Botanical garden and arboretum in Bourgogne, France

The Jardin botanique de l'Arquebuse (2 hectares) is a botanical garden and arboretum located at 1 Avenue Albert-Premier, Dijon, Côte-d'Or, Bourgogne, France. It is open daily without charge.

The garden is located within a larger park and garden (5 hectares) created on the former 16th-century training grounds for chevaliers of the arquebus. There, in the late 18th century, the chevaliers' last captain built an English garden on the site to designs by noted landscaper Jean-Marie Morel, which in 1803 became city property. In 1833 the plants from Dijon's first botanical garden, established 1771 by writer Bénigne Legouz de Gerland (1695–1774), were transferred to form today's botanical garden, which was named a Conservatoire Botanique Régional in 2002.

Today the garden contains nearly 4,000 plant species with an emphasis on the flora of Bourgogne. Its collections include a systematic collection (3,352 taxa), regional flora of Bourgogne (1,423 taxa), French native plants (789 species), and 1,140 species from the rest of the world, with specimens of ornamental plants, food plants, succulents, carnivorous plants, subtropical plants, and Mediterranean plants. It also contains an arboretum, a herbarium containing about 100,000 specimens, greenhouses, and a school of botany, as well as an extensive collection of Anatidae (wild ducks, geese, and swans).

(Extracted records)
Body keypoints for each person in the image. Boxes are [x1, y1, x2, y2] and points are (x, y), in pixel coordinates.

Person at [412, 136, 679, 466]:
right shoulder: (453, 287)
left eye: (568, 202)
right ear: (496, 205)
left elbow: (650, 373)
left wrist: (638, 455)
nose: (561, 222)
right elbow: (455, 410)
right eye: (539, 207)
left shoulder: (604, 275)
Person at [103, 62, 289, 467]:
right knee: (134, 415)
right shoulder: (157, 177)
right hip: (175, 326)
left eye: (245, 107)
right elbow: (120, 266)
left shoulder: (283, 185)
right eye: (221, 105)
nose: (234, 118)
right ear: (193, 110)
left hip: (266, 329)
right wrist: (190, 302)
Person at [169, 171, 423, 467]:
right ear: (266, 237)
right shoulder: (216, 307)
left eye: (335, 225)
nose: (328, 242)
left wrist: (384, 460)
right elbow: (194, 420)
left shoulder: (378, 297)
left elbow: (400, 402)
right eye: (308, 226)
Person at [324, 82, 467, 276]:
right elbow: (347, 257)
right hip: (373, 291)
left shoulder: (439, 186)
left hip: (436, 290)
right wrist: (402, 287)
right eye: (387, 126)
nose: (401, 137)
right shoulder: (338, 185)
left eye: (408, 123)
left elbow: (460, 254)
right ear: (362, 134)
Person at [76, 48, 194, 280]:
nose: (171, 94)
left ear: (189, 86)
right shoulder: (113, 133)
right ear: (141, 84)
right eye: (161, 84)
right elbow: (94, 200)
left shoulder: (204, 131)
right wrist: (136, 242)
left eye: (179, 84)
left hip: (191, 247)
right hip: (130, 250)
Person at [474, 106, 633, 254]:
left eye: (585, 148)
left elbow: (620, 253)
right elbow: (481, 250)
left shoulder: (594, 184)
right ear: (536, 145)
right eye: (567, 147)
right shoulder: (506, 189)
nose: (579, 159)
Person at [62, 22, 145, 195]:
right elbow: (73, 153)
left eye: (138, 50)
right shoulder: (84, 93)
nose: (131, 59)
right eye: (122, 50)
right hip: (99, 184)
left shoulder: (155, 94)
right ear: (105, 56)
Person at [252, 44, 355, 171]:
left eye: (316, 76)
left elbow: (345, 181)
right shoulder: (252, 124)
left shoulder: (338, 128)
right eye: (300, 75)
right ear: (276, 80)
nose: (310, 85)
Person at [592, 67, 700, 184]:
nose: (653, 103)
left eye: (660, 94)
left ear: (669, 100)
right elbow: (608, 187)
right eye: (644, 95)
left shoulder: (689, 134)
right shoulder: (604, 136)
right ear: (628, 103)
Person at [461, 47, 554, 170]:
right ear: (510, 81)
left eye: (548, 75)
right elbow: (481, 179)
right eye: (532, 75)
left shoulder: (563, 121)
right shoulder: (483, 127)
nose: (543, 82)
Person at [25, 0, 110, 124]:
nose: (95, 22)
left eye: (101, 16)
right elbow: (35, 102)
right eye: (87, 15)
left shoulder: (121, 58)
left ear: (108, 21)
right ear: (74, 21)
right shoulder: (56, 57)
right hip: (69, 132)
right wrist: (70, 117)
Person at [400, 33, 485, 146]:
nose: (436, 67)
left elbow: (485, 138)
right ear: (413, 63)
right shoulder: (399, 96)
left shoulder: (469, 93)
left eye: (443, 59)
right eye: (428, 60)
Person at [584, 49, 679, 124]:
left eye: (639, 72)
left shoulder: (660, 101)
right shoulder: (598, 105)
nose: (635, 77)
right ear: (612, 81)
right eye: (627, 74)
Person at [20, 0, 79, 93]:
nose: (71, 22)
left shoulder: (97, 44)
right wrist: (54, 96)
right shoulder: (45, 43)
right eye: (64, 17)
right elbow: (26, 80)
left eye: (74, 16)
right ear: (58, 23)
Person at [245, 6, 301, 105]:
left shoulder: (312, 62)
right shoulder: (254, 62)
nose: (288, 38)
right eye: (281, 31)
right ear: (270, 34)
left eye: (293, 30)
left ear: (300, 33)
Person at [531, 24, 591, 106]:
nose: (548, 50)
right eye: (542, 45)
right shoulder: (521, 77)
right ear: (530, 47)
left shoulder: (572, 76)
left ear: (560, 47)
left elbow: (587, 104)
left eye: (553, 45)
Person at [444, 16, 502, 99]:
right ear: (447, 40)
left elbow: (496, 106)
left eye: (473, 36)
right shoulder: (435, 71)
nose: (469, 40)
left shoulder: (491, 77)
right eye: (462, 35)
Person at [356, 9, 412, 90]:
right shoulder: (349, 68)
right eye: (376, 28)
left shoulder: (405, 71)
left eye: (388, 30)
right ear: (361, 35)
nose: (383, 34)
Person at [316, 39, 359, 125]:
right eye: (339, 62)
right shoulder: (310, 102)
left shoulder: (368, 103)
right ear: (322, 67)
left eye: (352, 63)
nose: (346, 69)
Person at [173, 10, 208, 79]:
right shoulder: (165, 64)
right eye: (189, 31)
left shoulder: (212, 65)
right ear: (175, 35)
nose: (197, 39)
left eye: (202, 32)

* _PROBLEM STATEMENT_
Answer these questions using the text on the Dijon botanical garden, numbering each answer like its question.
1. How many hectares does the Jardin botanique de l'Arquebuse cover?
2. In what year did the English garden on the site become city property?
3. About how many specimens does the garden's herbarium contain?

* _WRITTEN RESPONSE_
1. 2 hectares
2. 1803
3. About 100,000